Last month, a big minus 5.9 tide exposed creatures like opalescent nudibranches, translucent white with waving orange fringes. They prey on anemones, eating their stingers and incorporating them into their cells, Marsteller said.
Big minus tides also reveal the Christmas anemones, red and green blobs that flop down at an extreme tide. Chitons, the weird creatures that look like upside down boats, cling to rocks.
Most common are katy or black leather chitons, but also can be seen are gumboot and striped chitons. The celebrities of the low-tide zone are the sea stars.
In years past, sea stars — incorrectly called star fish — of all varieties would be common, but over the past few years an epidemic called sea star wasting disease has devastated the Pacific Northwest population including Kachemak Bay.
“It kind of wiped out most of our sea star species,” Marsteller said. “We used to find 100s of sea stars in the intertidal zone.”
Particularly hard hit have been the sunflower stars, the giant, 1-foot or bigger, many rayed sea stars. More resilient have been the leather or bat stars with big rays. At the China Poot Bay beach where tours visit from Peterson Bay, Marsteller said they’ve begun to see small, juvenile sea stars, including six-ray stars, blood stars and sunflower stars.
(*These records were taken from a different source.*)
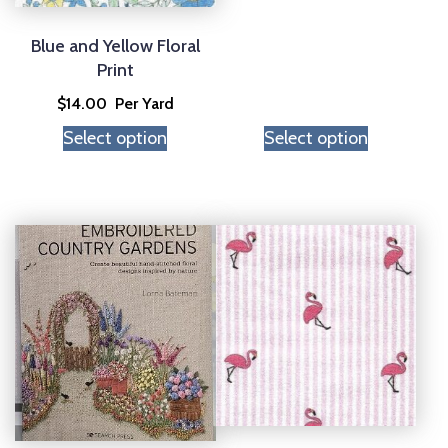
Blue and Yellow Floral
Print
$
14.00
Per Yard
Select option
Select option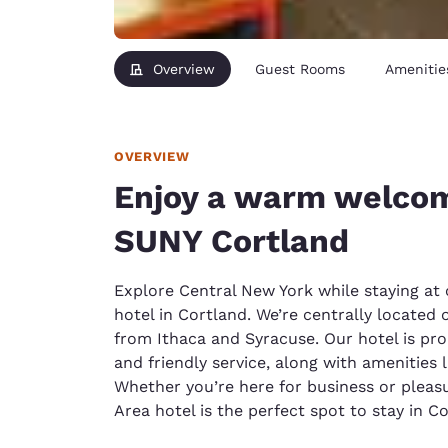
Overview
Guest Rooms
Amenitie
OVERVIEW
Enjoy a warm welcom
SUNY Cortland
Explore Central New York while staying at 
hotel in Cortland. We’re centrally located o
from Ithaca and Syracuse. Our hotel is pr
and friendly service, along with amenities 
Whether you’re here for business or pleasur
Area hotel is the perfect spot to stay in Co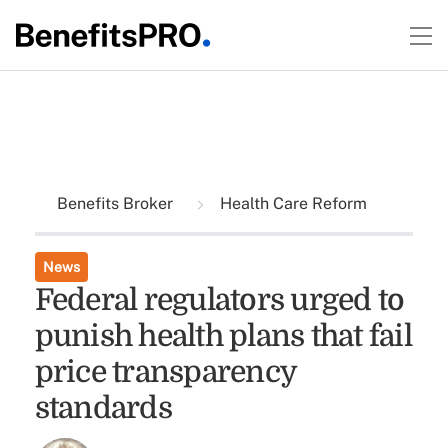
Benefits Broker
Health Care Reform
News
Federal regulators urged to
punish health plans that fail
price transparency
standards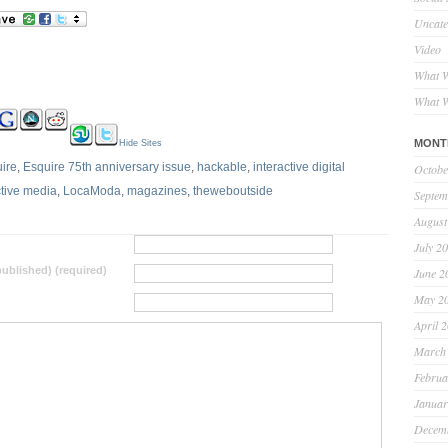
Uncate
Video
What W
What W
MONT
Hide Sites
ire
,
Esquire 75th anniversary issue
,
hackable
,
interactive digital
Octobe
ctive media
,
LocaModa
,
magazines
,
theweboutside
Septem
August
July 2
 published) (required)
June 2
May 2
April 
March
Februa
Januar
Decem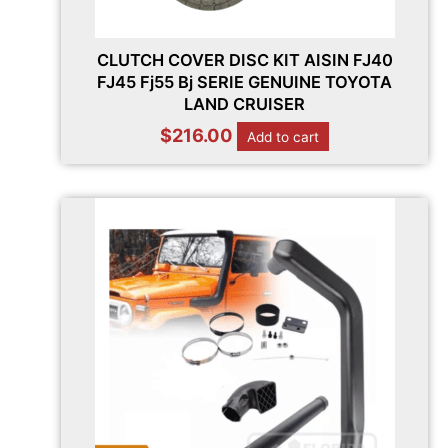
CLUTCH COVER DISC KIT AISIN FJ40
FJ45 Fj55 Bj SERIE GENUINE TOYOTA
LAND CRUISER
$
216.00
Add to cart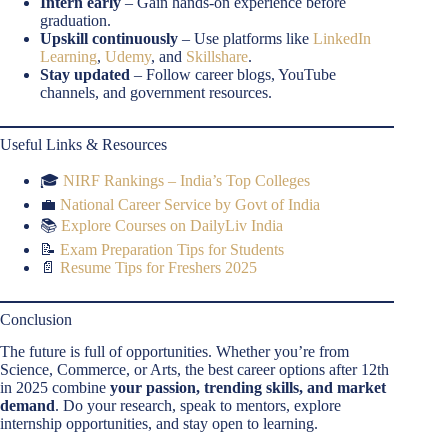
Intern early
– Gain hands-on experience before
graduation.
Upskill continuously
– Use platforms like
LinkedIn
Learning
,
Udemy
, and
Skillshare
.
Stay updated
– Follow career blogs, YouTube
channels, and government resources.
Useful Links & Resources
🎓
NIRF Rankings – India’s Top Colleges
💼
National Career Service by Govt of India
📚
Explore Courses on DailyLiv India
📝
Exam Preparation Tips for Students
📄
Resume Tips for Freshers 2025
Conclusion
The future is full of opportunities. Whether you’re from
Science, Commerce, or Arts, the best career options after 12th
in 2025 combine
your passion, trending skills, and market
demand
. Do your research, speak to mentors, explore
internship opportunities, and stay open to learning.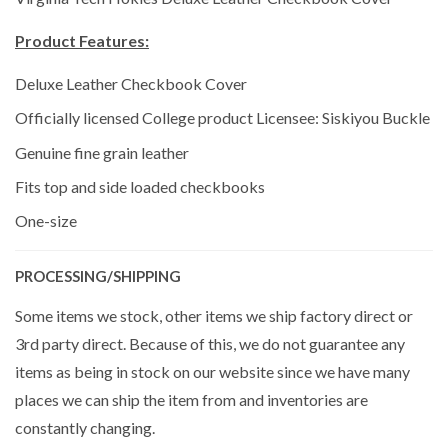
Product Features:
Deluxe Leather Checkbook Cover
Officially licensed College product Licensee: Siskiyou Buckle
Genuine fine grain leather
Fits top and side loaded checkbooks
One-size
PROCESSING/SHIPPING
Some items we stock, other items we ship factory direct or
3rd party direct. Because of this, we do not guarantee any
items as being in stock on our website since we have many
places we can ship the item from and inventories are
constantly changing.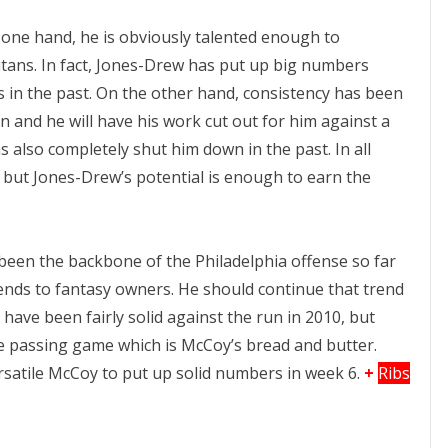
 one hand, he is obviously talented enough to
tans. In fact, Jones-Drew has put up big numbers
s in the past. On the other hand, consistency has been
on and he will have his work cut out for him against a
 also completely shut him down in the past. In all
, but Jones-Drew’s potential is enough to earn the
been the backbone of the Philadelphia offense so far
dends to fantasy owners. He should continue that trend
 have been fairly solid against the run in 2010, but
e passing game which is McCoy’s bread and butter.
rsatile McCoy to put up solid numbers in week 6.
+
Ribs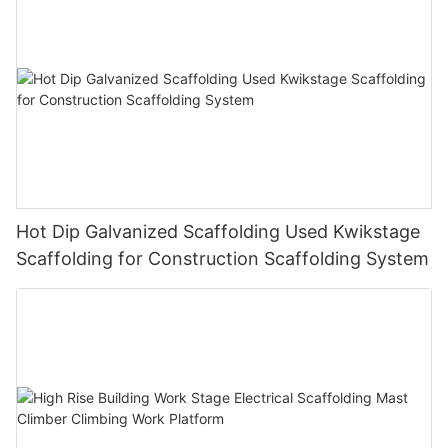
Hot Dip Galvanized Scaffolding Used Kwikstage
Scaffolding for Construction Scaffolding System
“The idea is hopefully if we see those juveniles settle out and they stay healthy and don’t show signs of the disease, they’ll withstand it,” Marsteller said.
Tidepooling tours range from the Peterson Bay tour, $155 for adults, that includes a boat trip, to the free tours offered on good low tides at Bishop’s Beach by staff from the Alaska Maritime National Wildlife Refuge. CACS also offers Creature of the Dock tours at the harbor at $7 a person, a guided tour that shows tidepool creatures clinging to harbor floats and pilings.
Animals exposed at extreme low tides will survive exposure. Practice good tidepooling etiquette to give them a chance. Marsteller said CACS’s mission is to connect people with nature.
“We want people to interact with nature, hold them, but with least impact,” she said. “I just think of it the same way as when we go hiking with ‘leave no trace rules.’ Don’t take anything back from the beach that is living or can’t be harvested.”
She has these recommendations:
• It’s OK to turn over rocks, but don’t flip rocks bigger than your head to keep from crushing critters when you put the rock back.
• If you turn a rock over, put it back the way you found it.
• Be gentle. Use the two-finger rule. If you can’t pull an animal off a rock with just two fingers, leave it.
• Watch where you walk, especially for big Christmas anemones.
• Stay low when picking something up so if it slips from your hands it won’t be injured.
• Don’t harass animals like octopus.
The Homer coast from the Spit to Bishop’s Beach offers the most accessible tidepooling. Guided tours help people identify interesting creatures, but people can strike out on their own with help from a laminated species guide by Carmen and Conrad Field sold at local stores. With the popularity of tidepooling in Homer, you also could get lucky and meet a local citizen scientist.
The late Carmen Field taught hundreds of locals about marine invertebrates in her Kachemak Bay Campus classes. Her legacy can be found in her students, and on a good tide, if you see people poking around rocks who look like they know what they’re doing, odds are they took Field’s class.